De ahí que se visualiza una “señora K” que haciendo honor a su apellido, se niega a reconocer un resultado que, con independencia de quien obtenga el triunfo, alimenta una narrativa de fraude que ha llegado hasta a las agresiones hacia el presidente de la ONPE (Piero Corvetto), las cuales deben ser rechazadas y desterradas sin distingo de ideología política alguna, más cuando se está cocinando un posible estallido social, alimentado por intentonas golpistas, herencia del más pusilánime régimen militar.
Proyecciones
Ante estos hechos, retomando nuestro relato del Minotauro, nuestro muchacho o doncella que hará las veces de Teseo para así eliminar cualquier vestigio de aquel Minotauro promotor de la ingobernabilidad; y retomando palabras de Tuesta, diremos que en caso de que se insista en esta narrativa del fraude electoral, no se propiciarán las condiciones para buscar una “verdad electoral”, sino por lo contrario, lo que se avizora es una intentona antidemocrática de evitar, a toda costa, que el candidato de Perú Libre asuma la presidencia o, en su caso, deslegitimarlo para que quede a merced del Congreso.
Es así que ese Minotauro caracterizado por la ingobernabilidad impone un enorme reto en caso de un triunfo de Castillo: permitirle sobrevivir para luego intentar gobernar, en una jugada magistral, a partir de un gobierno de dos velocidades que transite entre radicales y las posiciones más moderadas; mientras que en el caso de un triunfo de Fujimori, no solo se necesita una mirada internacional vigilante, sino una prueba de que puede o no despojarse de sus fantasmas autoritarios y de desdén por los más desprotegidos.
Por lo que siguiendo esta narrativa, no importando el análisis o la posición ideológica que se guarde sobre las elecciones en el Perú, la atención no debe ponerse únicamente en quién obtenga el triunfo, sino en la ingobernabilidad que se podría generar.

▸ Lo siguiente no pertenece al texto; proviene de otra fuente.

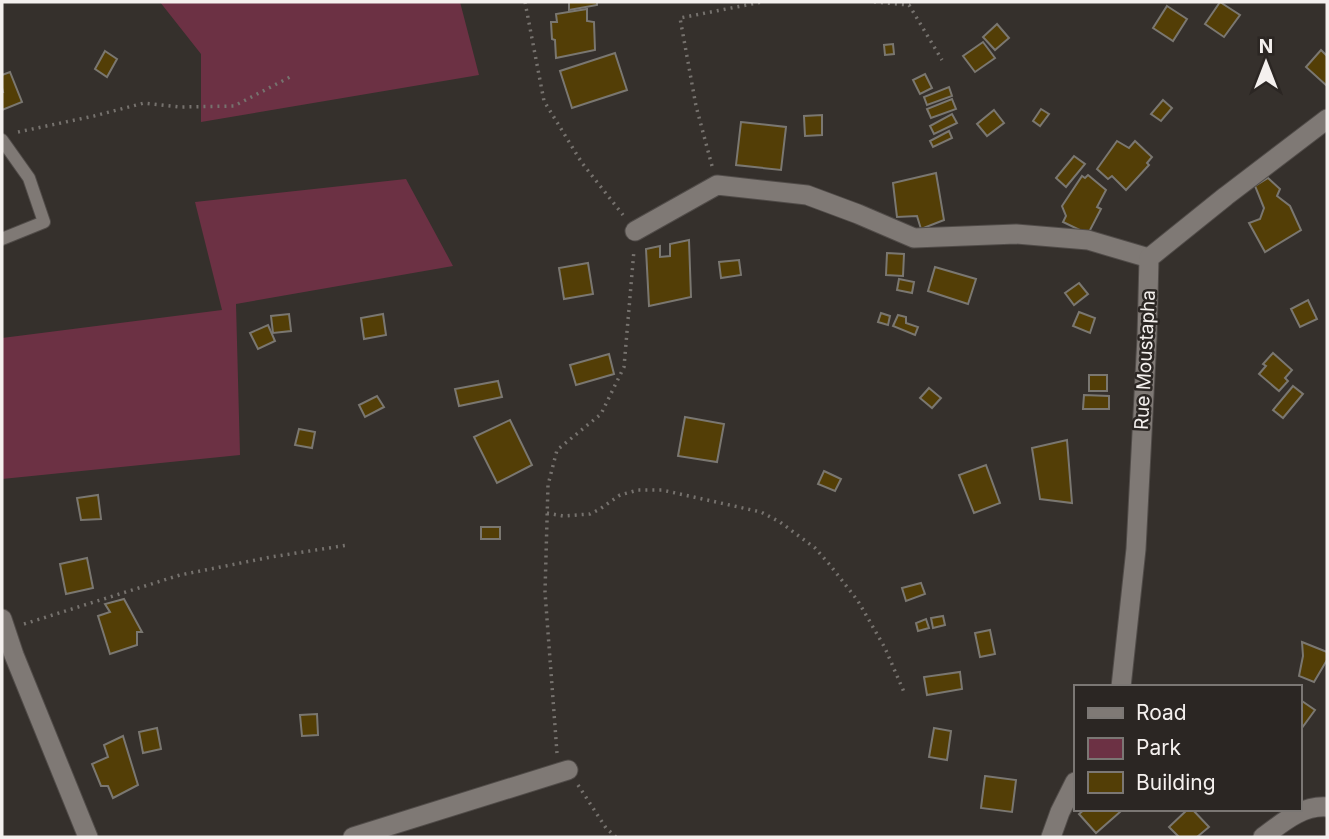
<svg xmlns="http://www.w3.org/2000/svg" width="1329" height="839" viewBox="0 0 1329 839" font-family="Inter,sans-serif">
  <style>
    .green { fill: #6c3144 }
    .building { fill: #533e06; stroke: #7a7771; stroke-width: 2 }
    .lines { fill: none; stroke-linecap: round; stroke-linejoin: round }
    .service-casing { stroke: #514c49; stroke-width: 14 }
    .minor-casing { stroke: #514c49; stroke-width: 21 }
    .path { stroke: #76726e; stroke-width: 3.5; stroke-dasharray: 2 5; stroke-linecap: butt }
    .service { stroke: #7f7975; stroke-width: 12 }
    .minor { stroke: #7f7975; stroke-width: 19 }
    .labels { text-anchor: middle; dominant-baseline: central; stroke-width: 5; stroke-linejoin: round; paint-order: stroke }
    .street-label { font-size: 19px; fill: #f4f0ee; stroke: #2b2623 }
  </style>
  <rect width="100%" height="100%" fill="#35302c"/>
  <!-- green -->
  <g class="green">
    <path d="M160,2H460L479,75L201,122V54Z"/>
    <path d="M406,179L453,266L236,304L240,455L2,479V338L222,310L195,202Z"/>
  </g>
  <!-- building -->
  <g class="building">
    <path d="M569,2H597V5L569,10Z"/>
    <path d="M1220,2L1240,15L1224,37L1205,24Z"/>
    <path d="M1167,6L1187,19L1173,41L1153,28Z"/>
    <path d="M587,9V21L594,22L595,50L556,58L555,40L552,39L551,22H557L556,14Z"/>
    <path d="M997,24L1009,38L995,50L983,37Z"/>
    <path d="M983,42L995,58L975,72L963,56Z"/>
    <path d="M893,44L894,54L885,55L884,45Z"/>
    <path d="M1321,50L1327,56V86L1306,67Z"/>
    <path d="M105,51L117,59L107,77L95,69Z"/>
    <path d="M615,53L627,90L572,108L560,71Z"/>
    <path d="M10,72L22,102L2,110V92H3L2,88V75Z"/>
    <path d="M925,74L932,88L920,94L913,80Z"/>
    <path d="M949,87L952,96L927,105L924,97Z"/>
    <path d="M952,99L956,109L931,118L927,109Z"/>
    <path d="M1163,100L1172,108L1161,121L1151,114Z"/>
    <path d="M1041,109L1049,114L1040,126L1033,121Z"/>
    <path d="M994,110L1004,123L987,136L977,124Z"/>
    <path d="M952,114L957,123L934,134L930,126Z"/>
    <path d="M822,115V135L805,136L804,116Z"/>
    <path d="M741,122L786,127L781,170L736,165Z"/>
    <path d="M949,131L952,138L933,147L930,141Z"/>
    <path d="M1117,141L1129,148L1135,141L1152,157L1147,163L1149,165L1126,190L1112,176L1108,179L1097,169Z"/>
    <path d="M1074,156L1085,164L1066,187L1056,178Z"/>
    <path d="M936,173L944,220L921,229L917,216L897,217L893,183Z"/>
    <path d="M1088,175L1106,190L1097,207L1101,209L1088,234L1063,222L1066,216L1062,206L1082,176L1085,178Z"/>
    <path d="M1268,178L1280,189L1277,196L1290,206L1301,230L1265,252L1249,223L1260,219L1264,208L1255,186Z"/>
    <path d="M689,240L691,297L649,306L646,249L660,246V257L670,256V244Z"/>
    <path d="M887,253L904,254L903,276L886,275Z"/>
    <path d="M739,260L741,275L721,278L719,262Z"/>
    <path d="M588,263L593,294L564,299L559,268Z"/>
    <path d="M935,267L976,279L968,304L928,291Z"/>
    <path d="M899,279L914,282L912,293L897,290Z"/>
    <path d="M1079,283L1088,294L1074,305L1065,293Z"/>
    <path d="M1308,300L1317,319L1300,327L1291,309Z"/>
    <path d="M1079,312L1095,318L1090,333L1073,326Z"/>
    <path d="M881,313L890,316L888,325L878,322Z"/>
    <path d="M289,314L291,331L273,333L271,316Z"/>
    <path d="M383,314L386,335L364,339L361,318Z"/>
    <path d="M898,315L906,317V323L918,327L915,335L893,326Z"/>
    <path d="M268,325L275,341L258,349L250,333Z"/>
    <path d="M1273,353L1292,370L1285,378L1288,381L1279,391L1259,374L1266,366L1263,364Z"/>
    <path d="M609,354L614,374L576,385L570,365Z"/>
    <rect x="1089" y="375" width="18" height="16"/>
    <path d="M498,381L502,397L459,406L455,389Z"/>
    <path d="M1293,386L1303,394L1283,418L1273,410Z"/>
    <path d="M929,388L941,398L932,408L920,398Z"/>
    <path d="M1084,395L1109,396V409H1083Z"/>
    <path d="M377,396L384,407L365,417L359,405Z"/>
    <path d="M685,417L724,424L717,462L678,456Z"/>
    <path d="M510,420L532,465L497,483L474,437Z"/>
    <path d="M299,429L315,432L312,448L295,445Z"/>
    <path d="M1067,440L1072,503L1040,499L1032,448Z"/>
    <path d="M986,465L1000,503L974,513L959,475Z"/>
    <path d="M824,471L841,479L835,491L818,484Z"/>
    <path d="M98,495L101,519L81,520L77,498Z"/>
    <rect x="481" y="527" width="19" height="12"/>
    <path d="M87,558L93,588L66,594L60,564Z"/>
    <path d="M921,583L925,594L906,601L902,588Z"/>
    <path d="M124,599L142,632H137V645L110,654L98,616L110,612L105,604Z"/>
    <path d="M943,616L945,625L933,628L931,618Z"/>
    <path d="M926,619L929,628L918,631L916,623Z"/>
    <path d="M990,630L995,654L980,657L975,633Z"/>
    <path d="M1302,642L1327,652V660L1314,682L1299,676L1303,656Z"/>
    <path d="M960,672L962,689L927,695L924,677Z"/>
    <path d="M1299,699L1315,710L1299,732Z"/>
    <path d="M317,714L318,735L302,736L300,715Z"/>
    <path d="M157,728L161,749L143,753L139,732Z"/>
    <path d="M934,728L951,731L947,760L929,757Z"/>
    <path d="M123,736L138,785L113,798L108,786H101L92,764L108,757L104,745Z"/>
    <path d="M985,776L1016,780L1012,812L981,808Z"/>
    <path d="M1085,809H1117L1120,812L1096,833L1079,814Z"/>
    <path d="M1188,809H1192L1209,827L1197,837H1179L1169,827Z"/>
  </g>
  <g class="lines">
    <defs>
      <path id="service" d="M2,140L29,178L44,222L2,239"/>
      <g id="minor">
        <path d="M635,231L717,185L807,195L858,214L914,238L1016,234L1088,240L1149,258"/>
        <path d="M2,619L14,655L88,837"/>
        <path d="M1121,687L1136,549L1147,337L1149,258L1226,196L1327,119"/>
        <path d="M353,837L568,770"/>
        <path d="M1051,837L1060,812L1075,782"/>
        <path d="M1263,837C1282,823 1302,805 1327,807"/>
      </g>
    </defs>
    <!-- service casing -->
    <use href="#service" class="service-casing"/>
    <!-- minor casing -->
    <use href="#minor" class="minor-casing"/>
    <!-- path -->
    <g class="path">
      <path d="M525,2L544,101L582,163L623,215"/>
      <path d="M874,2L909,5L942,60"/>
      <path d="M18,132L94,116L144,103L179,107L234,106L292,76"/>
      <path d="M712,166L696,106L680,18L762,2"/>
      <path d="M547,513L563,516L590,514L600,509L620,495L638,490H662L761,512L780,522L815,548L830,565L858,601L885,648L904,692"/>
      <path d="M24,624L180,575L271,557L348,545"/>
      <path d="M557,753L545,592L548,485L557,450L601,414L624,367L634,250"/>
      <path d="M578,785L606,828L616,837"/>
    </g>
    <!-- service -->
    <use href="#service" class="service"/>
    <!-- minor -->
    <use href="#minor" class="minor"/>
  </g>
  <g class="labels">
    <!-- street labels -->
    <g class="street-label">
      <text transform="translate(1145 360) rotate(-87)">Rue Moustapha</text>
    </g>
  </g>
  <!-- border -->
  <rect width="1329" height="839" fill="none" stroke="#f4f0ee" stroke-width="7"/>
  <!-- legend -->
  <rect x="1074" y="685" width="228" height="126" fill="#2b2623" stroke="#7b7774" stroke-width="2"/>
  <rect x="1088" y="708" width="35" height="10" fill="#7f7975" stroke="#7b7774" stroke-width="2"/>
  <text x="1136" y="720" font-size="21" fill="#f4f0ee">Road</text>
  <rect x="1088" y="738" width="35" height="21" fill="#6c3144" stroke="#7b7774" stroke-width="2"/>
  <text x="1136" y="755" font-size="21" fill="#f4f0ee">Park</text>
  <rect x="1088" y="772" width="35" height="21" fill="#533e06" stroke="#7b7774" stroke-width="2"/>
  <text x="1136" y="790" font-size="21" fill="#f4f0ee">Building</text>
  <!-- north arrow -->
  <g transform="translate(1266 63)" stroke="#2b2623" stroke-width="5" paint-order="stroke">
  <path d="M0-5L12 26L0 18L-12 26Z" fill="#f4f0ee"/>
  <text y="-10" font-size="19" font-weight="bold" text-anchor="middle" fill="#f4f0ee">N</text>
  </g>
</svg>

Por ello, ante las voces tecnócratas que acusan a uno de los candidatos de ser producto de la casualidad, el azar y la improvisación, sacada de un cuento de hadas, habrá que responder, más allá de cualquier apasionamiento, que el bienestar no pasa por cifras macroeconómicas o en supuestos equipos técnicos provenientes de una élite insensible, sino que el verdadero antídoto para el Minotauro de la ingobernabilidad en el Perú, es la generación de un nuevo pacto social que garantice satisfacer con suficiencia a las causas y no a los intereses de una cúpula indolente que ha dejado de lado a los ciudadanos.

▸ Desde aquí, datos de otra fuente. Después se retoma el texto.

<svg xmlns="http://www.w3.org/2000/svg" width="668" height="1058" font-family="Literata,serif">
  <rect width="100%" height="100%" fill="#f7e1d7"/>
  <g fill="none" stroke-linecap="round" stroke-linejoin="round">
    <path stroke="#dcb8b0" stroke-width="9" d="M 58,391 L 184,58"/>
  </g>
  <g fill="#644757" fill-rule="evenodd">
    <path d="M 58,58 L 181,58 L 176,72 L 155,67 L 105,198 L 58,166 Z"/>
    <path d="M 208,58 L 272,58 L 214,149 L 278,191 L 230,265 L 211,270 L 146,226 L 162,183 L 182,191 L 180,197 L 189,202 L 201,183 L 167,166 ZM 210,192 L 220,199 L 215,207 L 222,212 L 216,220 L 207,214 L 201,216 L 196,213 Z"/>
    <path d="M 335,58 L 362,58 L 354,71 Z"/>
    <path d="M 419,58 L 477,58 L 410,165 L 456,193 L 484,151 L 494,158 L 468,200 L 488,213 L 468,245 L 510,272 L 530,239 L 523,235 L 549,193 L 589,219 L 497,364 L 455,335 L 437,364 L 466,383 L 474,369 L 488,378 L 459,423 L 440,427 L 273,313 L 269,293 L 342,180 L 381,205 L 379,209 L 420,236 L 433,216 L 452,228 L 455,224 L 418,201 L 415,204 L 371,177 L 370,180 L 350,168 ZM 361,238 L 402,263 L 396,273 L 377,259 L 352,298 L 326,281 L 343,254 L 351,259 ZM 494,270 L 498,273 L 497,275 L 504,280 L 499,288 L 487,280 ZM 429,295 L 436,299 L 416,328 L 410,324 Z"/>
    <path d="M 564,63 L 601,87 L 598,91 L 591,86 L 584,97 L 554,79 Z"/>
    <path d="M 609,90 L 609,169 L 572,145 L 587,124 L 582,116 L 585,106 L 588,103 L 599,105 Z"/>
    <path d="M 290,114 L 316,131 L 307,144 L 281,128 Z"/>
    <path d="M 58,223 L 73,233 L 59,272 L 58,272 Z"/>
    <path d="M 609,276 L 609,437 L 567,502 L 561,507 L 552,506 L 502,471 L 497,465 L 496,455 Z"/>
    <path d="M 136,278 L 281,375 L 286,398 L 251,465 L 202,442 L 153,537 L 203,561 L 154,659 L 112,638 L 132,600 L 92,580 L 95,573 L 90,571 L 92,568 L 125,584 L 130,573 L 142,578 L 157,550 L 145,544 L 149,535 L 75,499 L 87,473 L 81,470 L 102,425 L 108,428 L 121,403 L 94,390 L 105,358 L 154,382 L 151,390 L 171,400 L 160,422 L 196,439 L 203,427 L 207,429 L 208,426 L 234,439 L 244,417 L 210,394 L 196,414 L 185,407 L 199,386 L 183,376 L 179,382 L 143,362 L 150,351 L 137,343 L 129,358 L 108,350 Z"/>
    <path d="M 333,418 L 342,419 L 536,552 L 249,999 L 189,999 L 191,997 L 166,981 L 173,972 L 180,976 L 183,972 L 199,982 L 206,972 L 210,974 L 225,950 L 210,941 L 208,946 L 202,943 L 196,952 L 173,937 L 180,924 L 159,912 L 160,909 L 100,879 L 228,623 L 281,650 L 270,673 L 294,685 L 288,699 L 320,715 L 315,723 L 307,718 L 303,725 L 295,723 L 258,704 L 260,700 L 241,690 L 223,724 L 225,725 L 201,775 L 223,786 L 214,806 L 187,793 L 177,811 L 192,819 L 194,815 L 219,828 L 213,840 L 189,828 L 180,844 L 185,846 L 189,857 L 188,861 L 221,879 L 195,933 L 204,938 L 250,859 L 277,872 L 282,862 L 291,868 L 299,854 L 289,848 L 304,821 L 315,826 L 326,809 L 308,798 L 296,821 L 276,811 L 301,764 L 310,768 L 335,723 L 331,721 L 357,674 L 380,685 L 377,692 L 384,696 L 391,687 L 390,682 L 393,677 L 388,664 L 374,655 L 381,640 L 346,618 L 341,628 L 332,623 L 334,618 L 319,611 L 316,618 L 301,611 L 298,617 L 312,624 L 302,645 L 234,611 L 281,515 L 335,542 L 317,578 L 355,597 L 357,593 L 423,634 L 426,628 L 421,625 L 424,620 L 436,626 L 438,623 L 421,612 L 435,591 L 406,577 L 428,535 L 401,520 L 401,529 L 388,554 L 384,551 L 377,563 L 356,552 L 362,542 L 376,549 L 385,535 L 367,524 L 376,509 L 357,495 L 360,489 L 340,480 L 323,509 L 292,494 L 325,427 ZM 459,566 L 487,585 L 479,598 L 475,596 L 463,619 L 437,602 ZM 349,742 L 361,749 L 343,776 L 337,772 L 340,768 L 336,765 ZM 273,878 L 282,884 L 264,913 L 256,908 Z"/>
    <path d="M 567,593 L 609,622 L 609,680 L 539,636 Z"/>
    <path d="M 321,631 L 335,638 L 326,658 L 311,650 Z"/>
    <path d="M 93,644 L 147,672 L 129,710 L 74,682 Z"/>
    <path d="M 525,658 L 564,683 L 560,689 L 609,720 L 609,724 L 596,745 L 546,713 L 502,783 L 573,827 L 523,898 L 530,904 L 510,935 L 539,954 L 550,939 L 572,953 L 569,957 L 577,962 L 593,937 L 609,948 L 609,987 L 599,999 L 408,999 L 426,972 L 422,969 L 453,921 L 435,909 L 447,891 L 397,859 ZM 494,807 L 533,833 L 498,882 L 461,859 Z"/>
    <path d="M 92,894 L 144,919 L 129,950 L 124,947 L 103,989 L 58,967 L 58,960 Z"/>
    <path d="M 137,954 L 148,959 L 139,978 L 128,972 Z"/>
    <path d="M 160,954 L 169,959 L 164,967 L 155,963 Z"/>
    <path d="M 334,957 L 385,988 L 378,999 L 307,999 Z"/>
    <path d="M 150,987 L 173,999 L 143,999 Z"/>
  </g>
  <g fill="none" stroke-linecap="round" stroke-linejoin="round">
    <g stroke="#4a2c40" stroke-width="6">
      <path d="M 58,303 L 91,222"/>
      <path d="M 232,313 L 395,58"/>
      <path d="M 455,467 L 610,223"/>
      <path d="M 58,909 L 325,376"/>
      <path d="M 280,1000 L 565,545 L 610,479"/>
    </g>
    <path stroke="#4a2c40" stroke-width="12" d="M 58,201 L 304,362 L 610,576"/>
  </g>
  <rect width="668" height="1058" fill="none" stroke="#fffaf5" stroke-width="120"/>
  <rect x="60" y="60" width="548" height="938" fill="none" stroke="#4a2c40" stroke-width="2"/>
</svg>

Por tanto, no importando quién sea la o el Teseo de esta historia, el deseo es que la institucionalidad, la reivindicación, la sensibilidad y la justicia social regresen a una extraviada democracia peruana que, sin duda está herida de gravedad, pero no es imposible resucitarla si regresamos al origen, que no es otra cosa que conectar con la gente que no solo está en la capital, sino en la costa, sierra y selva que es todo el Perú.